*** Block opens ***

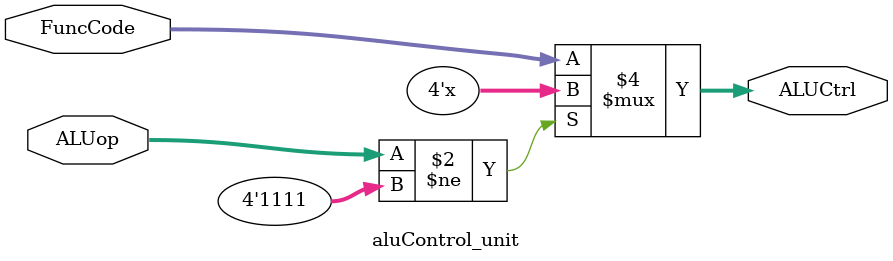
<source format=v>


module aluControl_unit (ALUop, FuncCode, ALUCtrl);
    input [3:0] ALUop;         //controlling the aluControl actions
    input [3:0] FuncCode;      // from instruction
    output[3:0] ALUCtrl;       //the original 4 bit instruction/order that OUR alu expects
    reg [3:0] ALUCtrl;         // so this module works closely with OUR alu
always //@ (ALUCtrl or ALUop or FuncCode)
begin
if(ALUop!=4'b1111)
    begin

        /*
        case(FuncCode)

        6'b100000 :ALUCtrl = `ADD;
        6'b100010 :ALUCtrl = `SUB;
        //6'b100001 :ALUCtrl =  `ADDU;
        //6'b100011 :ALUCtrl =  `SUBU;
        //6'b000000 :ALUCtrl = `NOP;
        endcase
        */
    end
else ALUCtrl = FuncCode;

end
endmodule


</source>
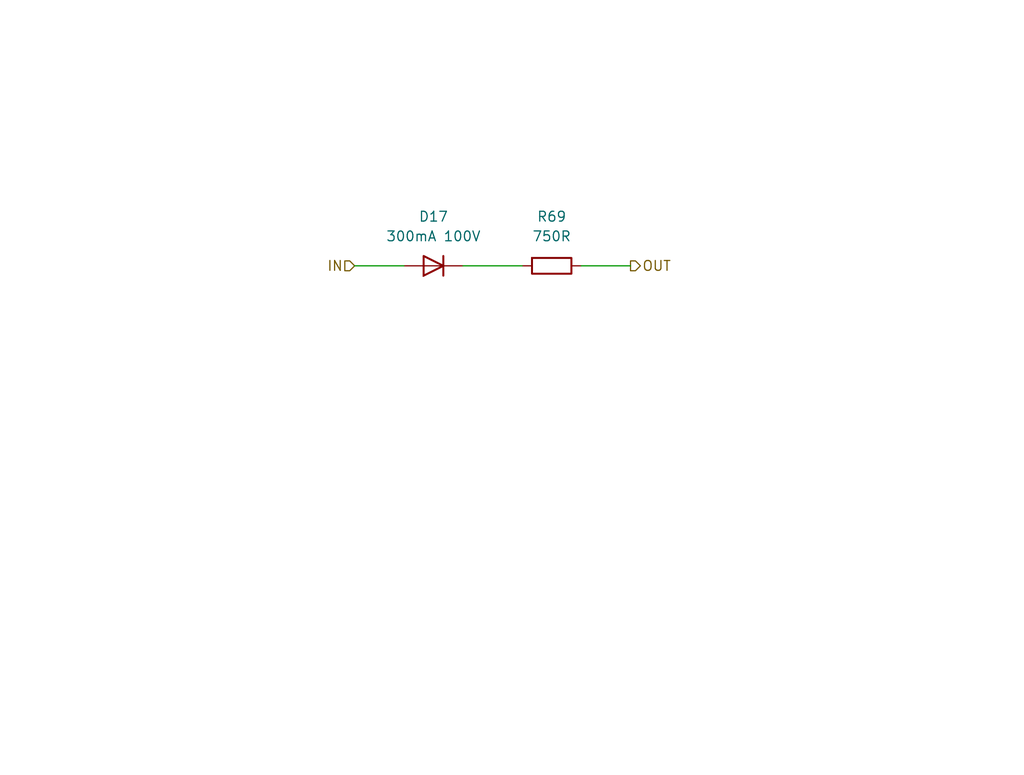
<source format=kicad_sch>
(kicad_sch
	(version 20231120)
	(generator "eeschema")
	(generator_version "8.0")
	(uuid "d0e80929-ad8a-4ec3-a233-ee96020150f4")
	(paper "User" 132.004 99.9998)
	
	(wire
		(pts
			(xy 74.93 34.29) (xy 81.28 34.29)
		)
		(stroke
			(width 0)
			(type default)
		)
		(uuid "27082945-3828-4ced-b9e0-a1272c85db85")
	)
	(wire
		(pts
			(xy 59.69 34.29) (xy 67.31 34.29)
		)
		(stroke
			(width 0)
			(type default)
		)
		(uuid "ddce4970-f580-46a7-a8d6-05aa6ecb7c6e")
	)
	(wire
		(pts
			(xy 45.72 34.29) (xy 52.07 34.29)
		)
		(stroke
			(width 0)
			(type default)
		)
		(uuid "f6c4f791-e0f7-4c09-87f4-33980e0c2268")
	)
	(hierarchical_label "IN"
		(shape input)
		(at 45.72 34.29 180)
		(fields_autoplaced yes)
		(effects
			(font
				(size 1.27 1.27)
			)
			(justify right)
		)
		(uuid "0af51d18-85ce-4622-a63a-5111c23d0d21")
	)
	(hierarchical_label "OUT"
		(shape output)
		(at 81.28 34.29 0)
		(fields_autoplaced yes)
		(effects
			(font
				(size 1.27 1.27)
			)
			(justify left)
		)
		(uuid "3f88cab5-5f18-4515-b875-f2efe54f7a19")
	)
	(symbol
		(lib_id "Modular Shield:R 750R")
		(at 71.12 34.29 90)
		(unit 1)
		(exclude_from_sim no)
		(in_bom yes)
		(on_board yes)
		(dnp no)
		(fields_autoplaced yes)
		(uuid "10b7b31c-ce2a-474a-b799-95e5948f7e2d")
		(property "Reference" "R69"
			(at 71.12 27.94 90)
			(effects
				(font
					(size 1.27 1.27)
				)
			)
		)
		(property "Value" "750R"
			(at 71.12 30.48 90)
			(effects
				(font
					(size 1.27 1.27)
				)
			)
		)
		(property "Footprint" "Modular Shield:R_0603_1608Metric"
			(at 71.12 36.068 90)
			(effects
				(font
					(size 1.27 1.27)
				)
				(hide yes)
			)
		)
		(property "Datasheet" "~"
			(at 71.12 34.29 0)
			(effects
				(font
					(size 1.27 1.27)
				)
				(hide yes)
			)
		)
		(property "Description" ""
			(at 71.12 34.29 0)
			(effects
				(font
					(size 1.27 1.27)
				)
				(hide yes)
			)
		)
		(property "LCSC" "C23241"
			(at 71.12 30.48 90)
			(effects
				(font
					(size 1.27 1.27)
				)
				(hide yes)
			)
		)
		(pin "1"
			(uuid "eec25dd9-f86f-46dd-8ffd-e13ebc6da563")
		)
		(pin "2"
			(uuid "18f362a1-4304-42f7-b4a6-cca57a0e750d")
		)
		(instances
			(project "Modular_hat_in_out"
				(path "/f7f606ea-7d0c-4680-9293-4d1bbfd60125/2ab92e42-c2cd-4ae0-8ca8-543d25ad917b"
					(reference "R69")
					(unit 1)
				)
				(path "/f7f606ea-7d0c-4680-9293-4d1bbfd60125/2d345bcb-26d9-491b-8c54-66d3820c6680"
					(reference "R91")
					(unit 1)
				)
				(path "/f7f606ea-7d0c-4680-9293-4d1bbfd60125/442078b7-e4d1-492b-8b18-92b2162f1eac"
					(reference "R92")
					(unit 1)
				)
				(path "/f7f606ea-7d0c-4680-9293-4d1bbfd60125/481985a7-604e-4f80-93ea-b5106b43e0d3"
					(reference "R72")
					(unit 1)
				)
				(path "/f7f606ea-7d0c-4680-9293-4d1bbfd60125/82a39c2d-394b-49bf-99ae-1fc1346dcacd"
					(reference "R70")
					(unit 1)
				)
				(path "/f7f606ea-7d0c-4680-9293-4d1bbfd60125/937c5da6-43f2-47dd-a062-aa8a99691403"
					(reference "R90")
					(unit 1)
				)
				(path "/f7f606ea-7d0c-4680-9293-4d1bbfd60125/eab6a8d9-fb0b-4c2d-ba33-11c93ed22008"
					(reference "R71")
					(unit 1)
				)
				(path "/f7f606ea-7d0c-4680-9293-4d1bbfd60125/f76d6321-14ad-4782-b936-b1db7896fa77"
					(reference "R89")
					(unit 1)
				)
			)
		)
	)
	(symbol
		(lib_id "Modular Shield:D")
		(at 55.88 34.29 180)
		(unit 1)
		(exclude_from_sim no)
		(in_bom yes)
		(on_board yes)
		(dnp no)
		(fields_autoplaced yes)
		(uuid "e93e27f0-b3d4-46c8-ae4b-8e242ef8e787")
		(property "Reference" "D17"
			(at 55.88 27.94 0)
			(effects
				(font
					(size 1.27 1.27)
				)
			)
		)
		(property "Value" "300mA 100V"
			(at 55.88 30.48 0)
			(effects
				(font
					(size 1.27 1.27)
				)
			)
		)
		(property "Footprint" "Modular Shield:D_0603_1608Metric"
			(at 55.88 34.29 0)
			(effects
				(font
					(size 1.27 1.27)
				)
				(hide yes)
			)
		)
		(property "Datasheet" "~"
			(at 55.88 34.29 0)
			(effects
				(font
					(size 1.27 1.27)
				)
				(hide yes)
			)
		)
		(property "Description" "Diode"
			(at 55.88 34.29 0)
			(effects
				(font
					(size 1.27 1.27)
				)
				(hide yes)
			)
		)
		(property "Sim.Device" "D"
			(at 55.88 34.29 0)
			(effects
				(font
					(size 1.27 1.27)
				)
				(hide yes)
			)
		)
		(property "Sim.Pins" "1=K 2=A"
			(at 55.88 34.29 0)
			(effects
				(font
					(size 1.27 1.27)
				)
				(hide yes)
			)
		)
		(property "LCSC" "C727112"
			(at 55.88 34.29 0)
			(effects
				(font
					(size 1.27 1.27)
				)
				(hide yes)
			)
		)
		(pin "1"
			(uuid "c33caf65-a27a-4d88-8aa1-aef2ea1e0706")
		)
		(pin "2"
			(uuid "e0511ed8-7af2-46ab-8a8f-512ed1926b19")
		)
		(instances
			(project "Modular_hat_in_out"
				(path "/f7f606ea-7d0c-4680-9293-4d1bbfd60125/2ab92e42-c2cd-4ae0-8ca8-543d25ad917b"
					(reference "D17")
					(unit 1)
				)
				(path "/f7f606ea-7d0c-4680-9293-4d1bbfd60125/2d345bcb-26d9-491b-8c54-66d3820c6680"
					(reference "D23")
					(unit 1)
				)
				(path "/f7f606ea-7d0c-4680-9293-4d1bbfd60125/442078b7-e4d1-492b-8b18-92b2162f1eac"
					(reference "D24")
					(unit 1)
				)
				(path "/f7f606ea-7d0c-4680-9293-4d1bbfd60125/481985a7-604e-4f80-93ea-b5106b43e0d3"
					(reference "D20")
					(unit 1)
				)
				(path "/f7f606ea-7d0c-4680-9293-4d1bbfd60125/82a39c2d-394b-49bf-99ae-1fc1346dcacd"
					(reference "D18")
					(unit 1)
				)
				(path "/f7f606ea-7d0c-4680-9293-4d1bbfd60125/937c5da6-43f2-47dd-a062-aa8a99691403"
					(reference "D22")
					(unit 1)
				)
				(path "/f7f606ea-7d0c-4680-9293-4d1bbfd60125/eab6a8d9-fb0b-4c2d-ba33-11c93ed22008"
					(reference "D19")
					(unit 1)
				)
				(path "/f7f606ea-7d0c-4680-9293-4d1bbfd60125/f76d6321-14ad-4782-b936-b1db7896fa77"
					(reference "D21")
					(unit 1)
				)
			)
		)
	)
)

</source>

*** Block closes ***

# Aim of the task:
Above are the records; return the lines in them from the one with "else ALUCtrl = FuncCode;" to the one with "(shape input)", inclusive, exactly and without images.

# Solved exercise:
else ALUCtrl = FuncCode;

end
endmodule


</source>
<source format=kicad_sch>
(kicad_sch
	(version 20231120)
	(generator "eeschema")
	(generator_version "8.0")
	(uuid "d0e80929-ad8a-4ec3-a233-ee96020150f4")
	(paper "User" 132.004 99.9998)
	
	(wire
		(pts
			(xy 74.93 34.29) (xy 81.28 34.29)
		)
		(stroke
			(width 0)
			(type default)
		)
		(uuid "27082945-3828-4ced-b9e0-a1272c85db85")
	)
	(wire
		(pts
			(xy 59.69 34.29) (xy 67.31 34.29)
		)
		(stroke
			(width 0)
			(type default)
		)
		(uuid "ddce4970-f580-46a7-a8d6-05aa6ecb7c6e")
	)
	(wire
		(pts
			(xy 45.72 34.29) (xy 52.07 34.29)
		)
		(stroke
			(width 0)
			(type default)
		)
		(uuid "f6c4f791-e0f7-4c09-87f4-33980e0c2268")
	)
	(hierarchical_label "IN"
		(shape input)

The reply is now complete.